In version 16.1 of SCIA Engineer, the following functionality is added in order to properly account for the weight of fresh concrete:

  • The material properties of concrete have been extended with an additional (editable) property "Density in fresh state." By editing this value, the user may specify how much the nominal concrete density should be increased during the construction stage;
  • The increased self-weight of fresh concrete is taken into account in the construction stage. The weight of all other load-bearing elements and materials remains unchanged in both construction and final stage.
  • The necessary load cases pertaining to the self-weight of the structure are created automatically and assigned to the correct stage (construction or final).
  • The weight of fresh concrete is, by default, considered as a variable load on the structure due to the possibility of heaping during pouring; however, the user may edit this and consider the weight of fresh concrete as a permanent load;
  • Precautions are taken to ensure that the user cannot, by mistake, include both concrete weights (fresh and final) in the same result class (and thus account for the concrete twice).

Neglecting composite action in negative moment regions

AISC 360-10 allows the designer to choose one of two approaches for the calculation of negative moment resistance of composite beams. The first approach is to consider the contribution of a tensile component in the slab reinforcement when the beam is loaded with negative bending moments. In the second approach, only the steel cross-section is considered in the determination of negative moment capacity.

SCIA Engineer v16.0 only supported the more advanced approach: namely, we always took into account the reinforcement contribution to the moment resistance and we assumed that composite action is the same in positive and negative moment regions.

Version 16.1 allows the user to choose whether or not slab reinforcement should be included in the calculation of negative moment capacity, thus allowing for the recognition of the more conservative approach.

Various small improvements

Along with the significant developments mentioned, other small improvements have also been included in version 16.1. These are as follows:

  • Composite Setup improvements:
    • values that are not currently used (due to the dependencies with other settings) are hidden;
    • defaults have been established specifically for the IBC design environment.
  • AutoDesign improvements:
    • reduction in the required number of iterations (which requires a recalculation of the structure)

    • detailing check for minimal flange thickness has been added to the optimisation routine;
    • secondary beams use only a uniform stud layout, regardless of the presence of point loads.
  • Calculation report improvements:
    • the moment diagram plot has been improved and made more readable;
    • detailing checks are included for the geometry of web openings and beam flange thickness.

Conclusion

SCIA Engineer's module for composite design is a powerful tool for analysis and optimisation of composite floors.

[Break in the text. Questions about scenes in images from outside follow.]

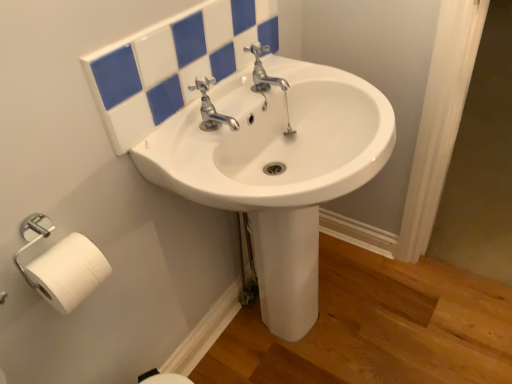
I want to click on free spot in front of chrome metallic faucet at center, so click(212, 172).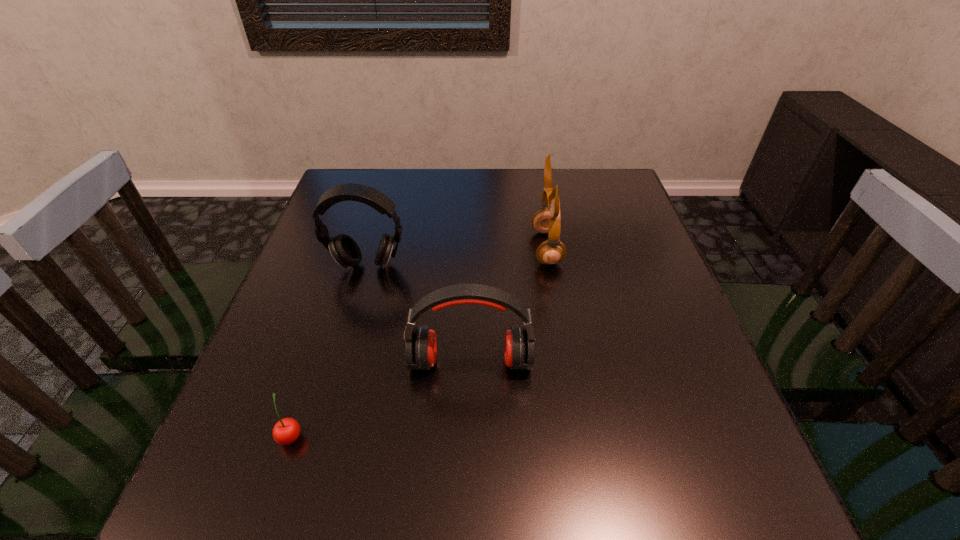
Identify the location of the rightmost earphone. The height and width of the screenshot is (540, 960). (548, 220).

Where is `the leftmost earphone`? The height and width of the screenshot is (540, 960). the leftmost earphone is located at coordinates (346, 252).

At what (x,y) coordinates should I click in order to perform the action: click on the second object from right to left. Please return your answer as a coordinate pair (x, y). Looking at the image, I should click on (421, 344).

The width and height of the screenshot is (960, 540). I want to click on the second earphone from left to right, so click(421, 344).

Identify the location of the shortest object. (286, 431).

This screenshot has height=540, width=960. I want to click on cherry, so click(286, 431).

Identify the location of vacant position located on the front-facing side of the rightmost earphone. (509, 248).

This screenshot has width=960, height=540. In order to click on free space located on the front-facing side of the rightmost earphone in this screenshot , I will do `click(405, 248)`.

Locate an element on the screen. The width and height of the screenshot is (960, 540). free point located on the front-facing side of the rightmost earphone is located at coordinates (397, 248).

The width and height of the screenshot is (960, 540). Identify the location of vacant space located 0.270m on the ear cups of the leftmost earphone. click(337, 374).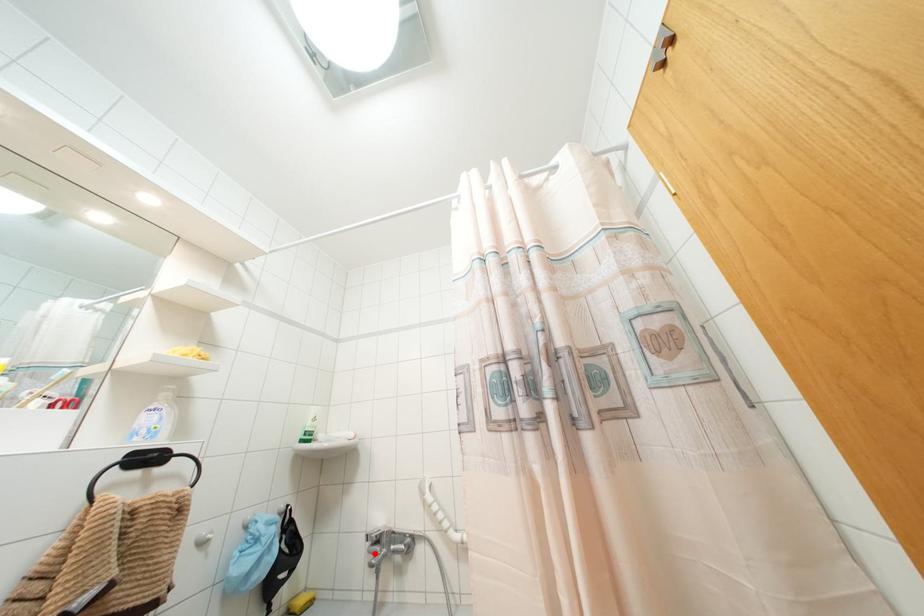
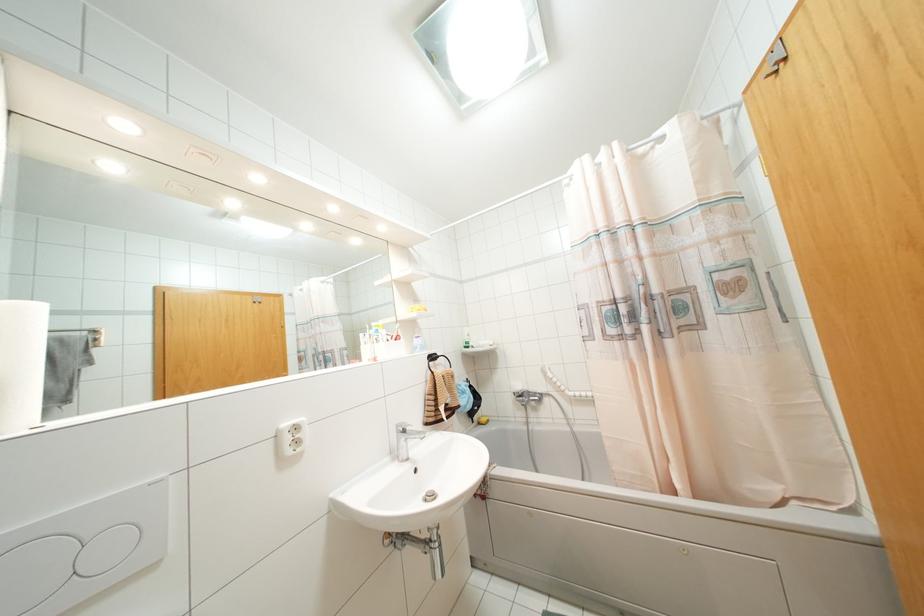
Find the pixel in the second image that matches the highlighted location in the first image.

(523, 400)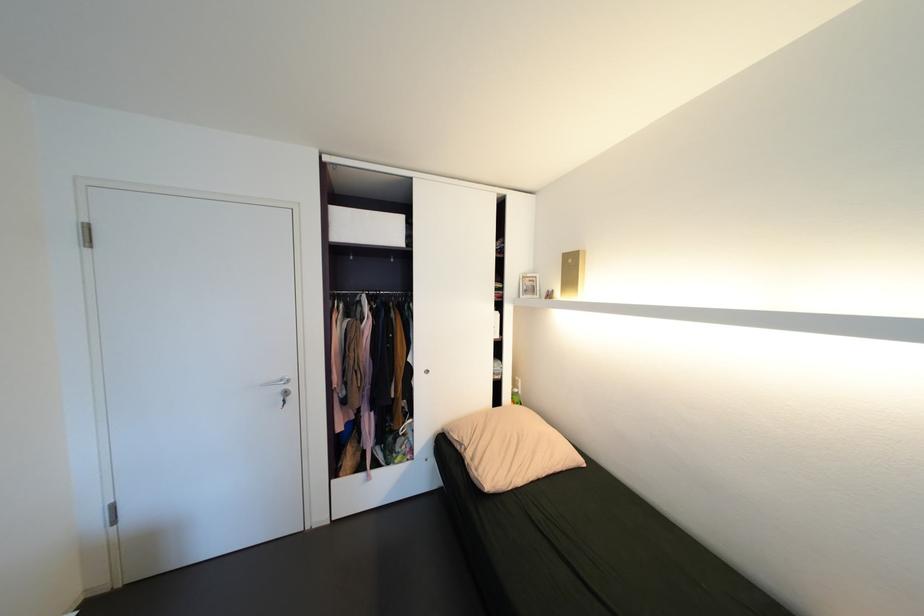
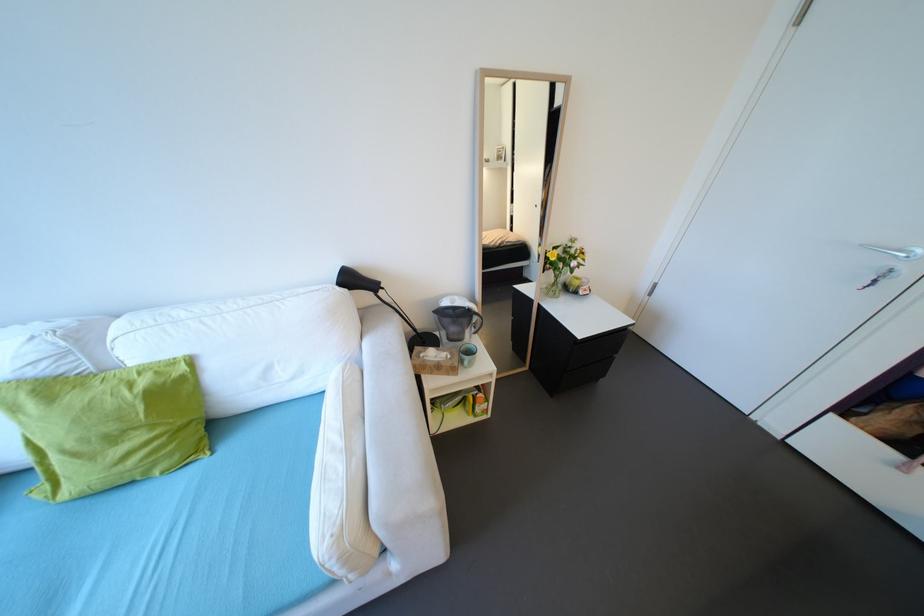
First-person continuous shooting, in which direction is the camera rotating?

The camera's rotation is toward left-down.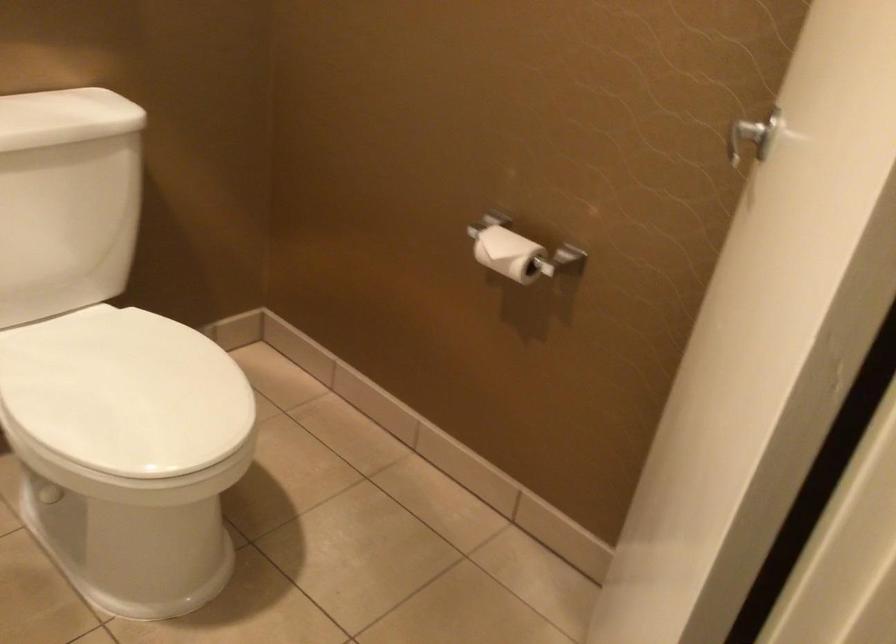
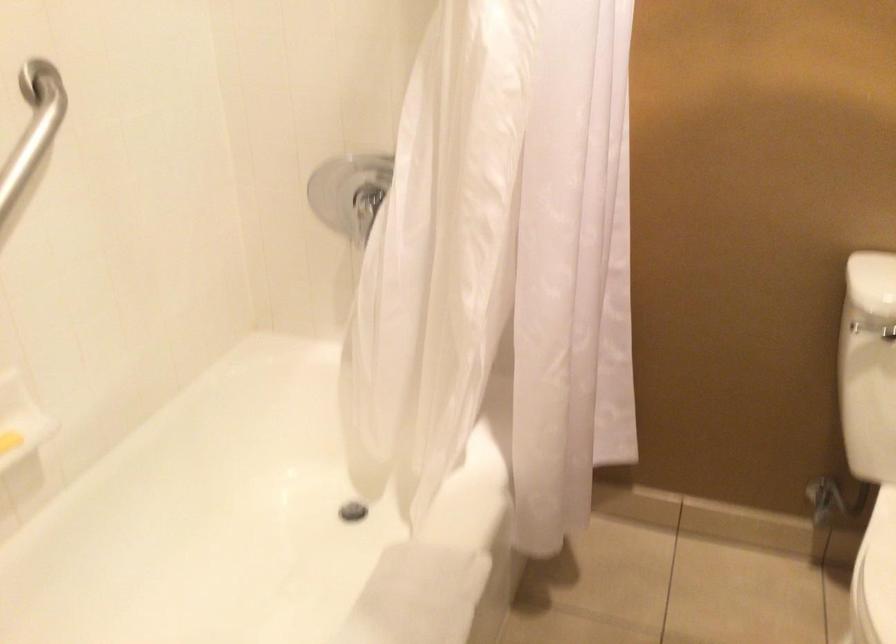
Question: The camera is either moving clockwise (left) or counter-clockwise (right) around the object. The first image is from the beginning of the video and the second image is from the end. Is the camera moving left or right when shooting the video?

Choices:
 (A) Left
 (B) Right

Answer: (B)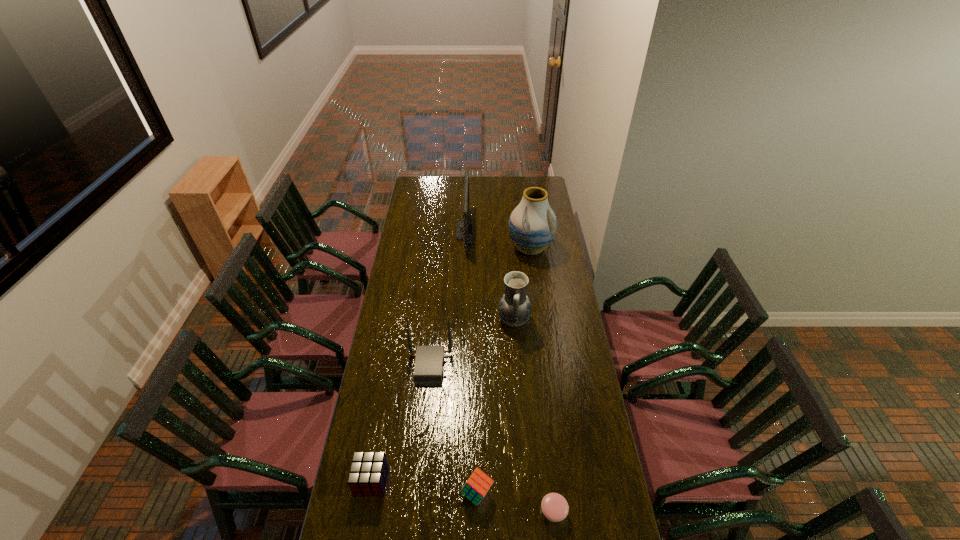
The width and height of the screenshot is (960, 540). I want to click on the tallest object, so click(532, 225).

Find the location of a particular element. This screenshot has height=540, width=960. monitor is located at coordinates (464, 227).

Locate an element on the screen. pitcher is located at coordinates (514, 308).

The height and width of the screenshot is (540, 960). Identify the location of the fourth shortest object. (428, 370).

I want to click on router, so coord(428,370).

At what (x,y) coordinates should I click in order to perform the action: click on the left cube. Please return your answer as a coordinate pair (x, y). Image resolution: width=960 pixels, height=540 pixels. Looking at the image, I should click on (368, 473).

The image size is (960, 540). What are the coordinates of `the right cube` in the screenshot? It's located at (x=476, y=487).

The image size is (960, 540). I want to click on the shortest object, so click(x=555, y=508).

The image size is (960, 540). Identify the location of blank space located on the left of the tallest object. (455, 248).

Locate an element on the screen. The image size is (960, 540). vacant space located 0.200m on the screen side of the monitor is located at coordinates (506, 231).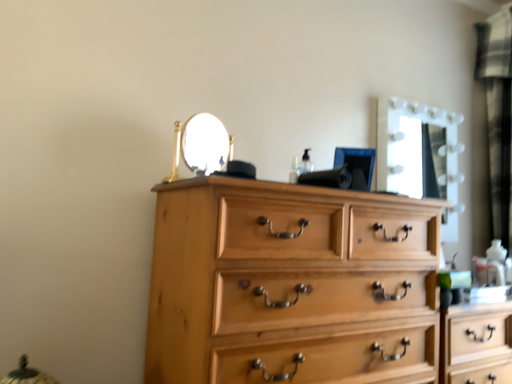
What do you see at coordinates (290, 285) in the screenshot?
I see `natural wood chest of drawers at center` at bounding box center [290, 285].

The height and width of the screenshot is (384, 512). What are the coordinates of `natural wood chest of drawers at center` in the screenshot? It's located at (290, 285).

Find the location of a particular element. The height and width of the screenshot is (384, 512). natural wood chest of drawers at center is located at coordinates (290, 285).

Which of these two, white glossy mirror at upper right or black textured curtain at right, stands shorter?

Standing shorter between the two is white glossy mirror at upper right.

Is white glossy mirror at upper right facing away from black textured curtain at right?

That's not correct — white glossy mirror at upper right is not looking away from black textured curtain at right.

Considering the sizes of objects white glossy mirror at upper right and black textured curtain at right in the image provided, who is smaller, white glossy mirror at upper right or black textured curtain at right?

black textured curtain at right is smaller.

Does white glossy mirror at upper right contain black textured curtain at right?

No.

This screenshot has width=512, height=384. I want to click on the chest of drawers located in front of the white glossy mirror at upper right, so click(290, 285).

Considering the positions of objects natural wood chest of drawers at center and white glossy mirror at upper right in the image provided, who is behind, natural wood chest of drawers at center or white glossy mirror at upper right?

white glossy mirror at upper right is more distant.

Does natural wood chest of drawers at center have a lesser width compared to white glossy mirror at upper right?

Incorrect, the width of natural wood chest of drawers at center is not less than that of white glossy mirror at upper right.

How distant is natural wood chest of drawers at center from white glossy mirror at upper right?

natural wood chest of drawers at center and white glossy mirror at upper right are 34.10 inches apart.

Could natural wood chest of drawers at center be considered to be inside black textured curtain at right?

No, natural wood chest of drawers at center is located outside of black textured curtain at right.

What's the angular difference between black textured curtain at right and natural wood chest of drawers at center's facing directions?

There is a 91-degree angle between the facing directions of black textured curtain at right and natural wood chest of drawers at center.

Does point (498, 142) come behind point (289, 312)?

Yes, point (498, 142) is farther from viewer.

Between black textured curtain at right and natural wood chest of drawers at center, which one has less height?

Standing shorter between the two is natural wood chest of drawers at center.

From the image's perspective, is white glossy mirror at upper right positioned above or below natural wood chest of drawers at center?

From the image's perspective, white glossy mirror at upper right appears above natural wood chest of drawers at center.

Between white glossy mirror at upper right and natural wood chest of drawers at center, which one appears on the right side from the viewer's perspective?

Positioned to the right is white glossy mirror at upper right.

Considering the positions of points (448, 219) and (175, 239), is point (448, 219) closer to camera compared to point (175, 239)?

No, it is behind (175, 239).

From the image's perspective, which one is positioned lower, black textured curtain at right or white glossy mirror at upper right?

white glossy mirror at upper right.

You are a GUI agent. You are given a task and a screenshot of the screen. Output one action in this format:
    pyautogui.click(x=<x>, y=<y>)
    Task: Click on the mirror lying below the black textured curtain at right (from the image's perspective)
    
    Given the screenshot: What is the action you would take?
    pyautogui.click(x=420, y=155)

Could you tell me if black textured curtain at right is turned towards white glossy mirror at upper right?

Yes, black textured curtain at right faces towards white glossy mirror at upper right.

Is black textured curtain at right wider than white glossy mirror at upper right?

Yes, black textured curtain at right is wider than white glossy mirror at upper right.

Is natural wood chest of drawers at center next to black textured curtain at right and touching it?

natural wood chest of drawers at center and black textured curtain at right are not in contact.

From the image's perspective, which is above, natural wood chest of drawers at center or black textured curtain at right?

From the image's view, black textured curtain at right is above.

Considering the relative sizes of natural wood chest of drawers at center and black textured curtain at right in the image provided, is natural wood chest of drawers at center thinner than black textured curtain at right?

No.

Considering the positions of objects natural wood chest of drawers at center and black textured curtain at right in the image provided, who is in front, natural wood chest of drawers at center or black textured curtain at right?

natural wood chest of drawers at center is more forward.

Where is `curtain located on the right of white glossy mirror at upper right`? The width and height of the screenshot is (512, 384). curtain located on the right of white glossy mirror at upper right is located at coordinates (498, 115).

Identify the location of chest of drawers in front of the white glossy mirror at upper right. This screenshot has width=512, height=384. (290, 285).

Estimate the real-world distances between objects in this image. Which object is closer to black textured curtain at right, natural wood chest of drawers at center or white glossy mirror at upper right?

Among the two, white glossy mirror at upper right is located nearer to black textured curtain at right.

Based on their spatial positions, is natural wood chest of drawers at center or black textured curtain at right further from white glossy mirror at upper right?

natural wood chest of drawers at center.

When comparing their distances from natural wood chest of drawers at center, does black textured curtain at right or white glossy mirror at upper right seem further?

black textured curtain at right lies further to natural wood chest of drawers at center than the other object.

From the image, which object appears to be farther from white glossy mirror at upper right, black textured curtain at right or natural wood chest of drawers at center?

natural wood chest of drawers at center is positioned further to the anchor white glossy mirror at upper right.

Considering their positions, is white glossy mirror at upper right positioned closer to natural wood chest of drawers at center than black textured curtain at right?

Among the two, white glossy mirror at upper right is located nearer to natural wood chest of drawers at center.

Which object lies nearer to the anchor point black textured curtain at right, white glossy mirror at upper right or natural wood chest of drawers at center?

white glossy mirror at upper right is closer to black textured curtain at right.

You are a GUI agent. You are given a task and a screenshot of the screen. Output one action in this format:
    pyautogui.click(x=<x>, y=<y>)
    Task: Click on the mirror positioned between natural wood chest of drawers at center and black textured curtain at right from near to far
    
    Given the screenshot: What is the action you would take?
    pyautogui.click(x=420, y=155)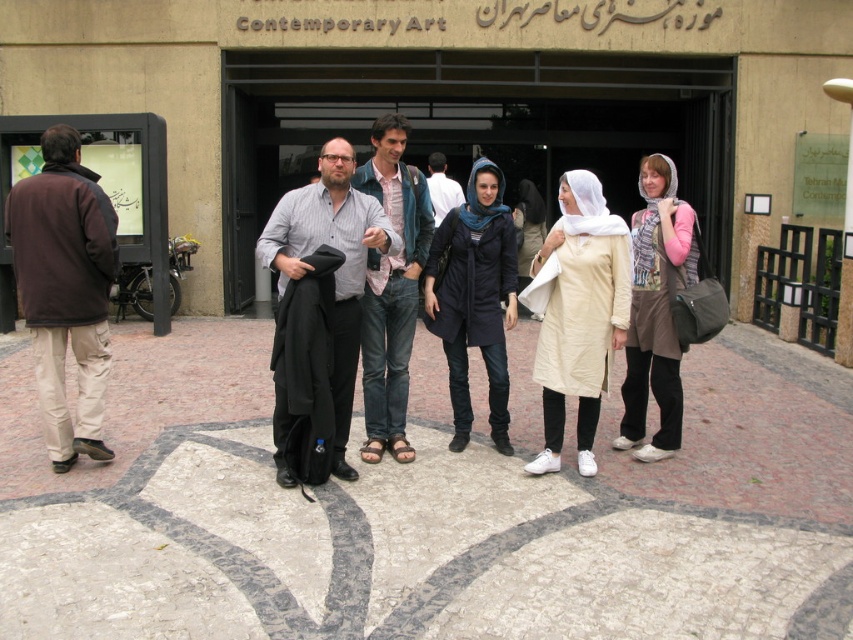
You are a photographer trying to capture a detailed shot of the brown fleece jacket at left and the denim jeans at center. Which object should you focus on first to ensure clarity in your photo?

The brown fleece jacket at left is closer to the viewer than the denim jeans at center, so you should focus on the brown fleece jacket at left first to ensure clarity.

You are a photographer standing at the center of the paved area with the geometric pattern. You want to take a photo of the group, but you need to ensure the brown fleece jacket at left is visible in the frame. Based on its position, can you confirm if it will be in the shot?

The brown fleece jacket at left is located at point (65, 289), which is within the camera frame, so yes, it will be visible in the photo.

You are standing at point (438, 196) and want to walk to point (531, 252). Is there any obstruction between these two points based on the scene?

Point (531, 252) is behind point (438, 196), so there might be an obstruction between them.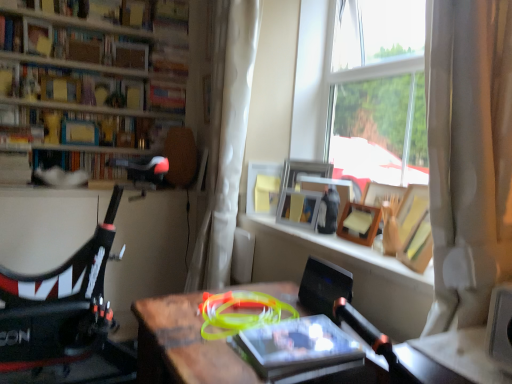
Identify the location of vacant point above wooden desk at center (from a real-world perspective). (238, 317).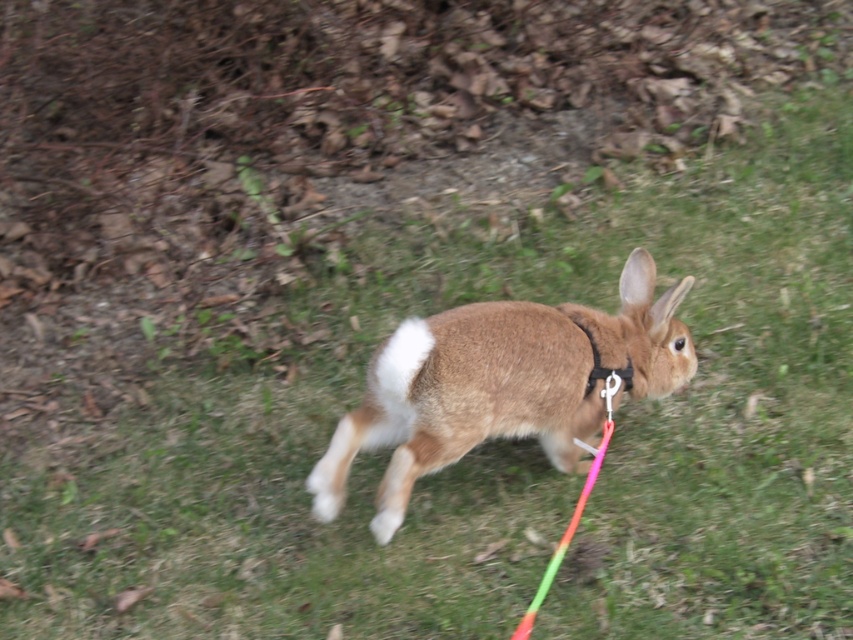
Question: Is brown furry rabbit at center below black fabric neckband at center?

Choices:
 (A) no
 (B) yes

Answer: (B)

Question: Among these objects, which one is farthest from the camera?

Choices:
 (A) brown furry rabbit at center
 (B) black fabric neckband at center

Answer: (B)

Question: Is brown furry rabbit at center to the left of black fabric neckband at center from the viewer's perspective?

Choices:
 (A) yes
 (B) no

Answer: (A)

Question: Among these objects, which one is nearest to the camera?

Choices:
 (A) black fabric neckband at center
 (B) brown furry rabbit at center

Answer: (B)

Question: Does brown furry rabbit at center have a greater width compared to black fabric neckband at center?

Choices:
 (A) yes
 (B) no

Answer: (A)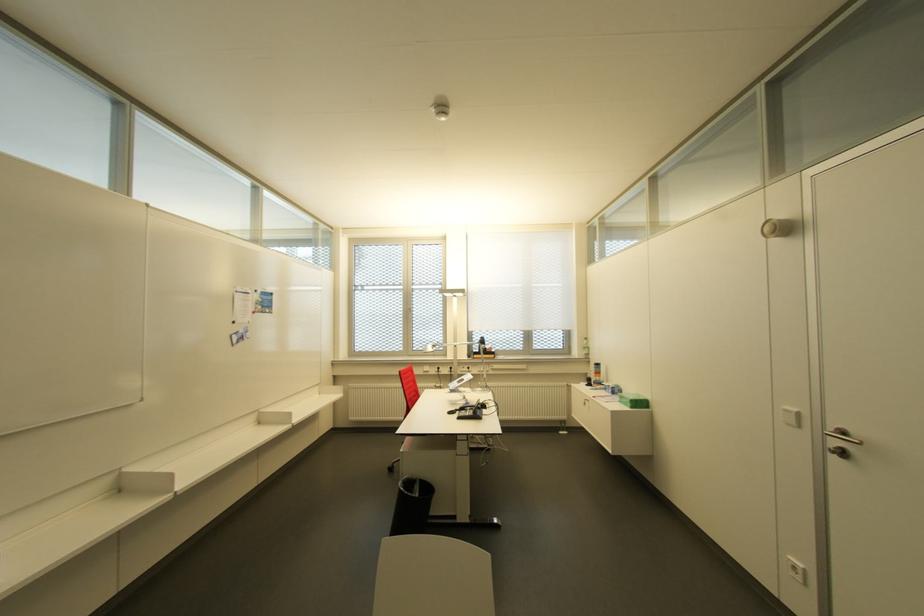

Its main advantages are the seamless integration into a 3D modelling and design environment and the automatic handling of stages in the background without additional user input.

For reference, the following are important milestones of the recent composite developments within SCIA Engineer:

  • Stage analysis automation: the creation of the CAM (version 14.1);
  • Libraries: sheeting and stud connectors (version 14.1);
  • Added design checks for construction and final stage, detailing conditions (version 15.0);
  • Removal of parasitic moments due to slab action with addition of one-way deck option (version 15.3);
  • Multi-parameter composite AutoDesign (version 16.0);
  • Result labels on the 3D structure (version 16.0);
  • Usability improvements (version 16.0);
  • Web opening checks and their inclusion in AutoDesign (version 16.1);
  • Reducing number of iterations during AutoDesign (version 16.1).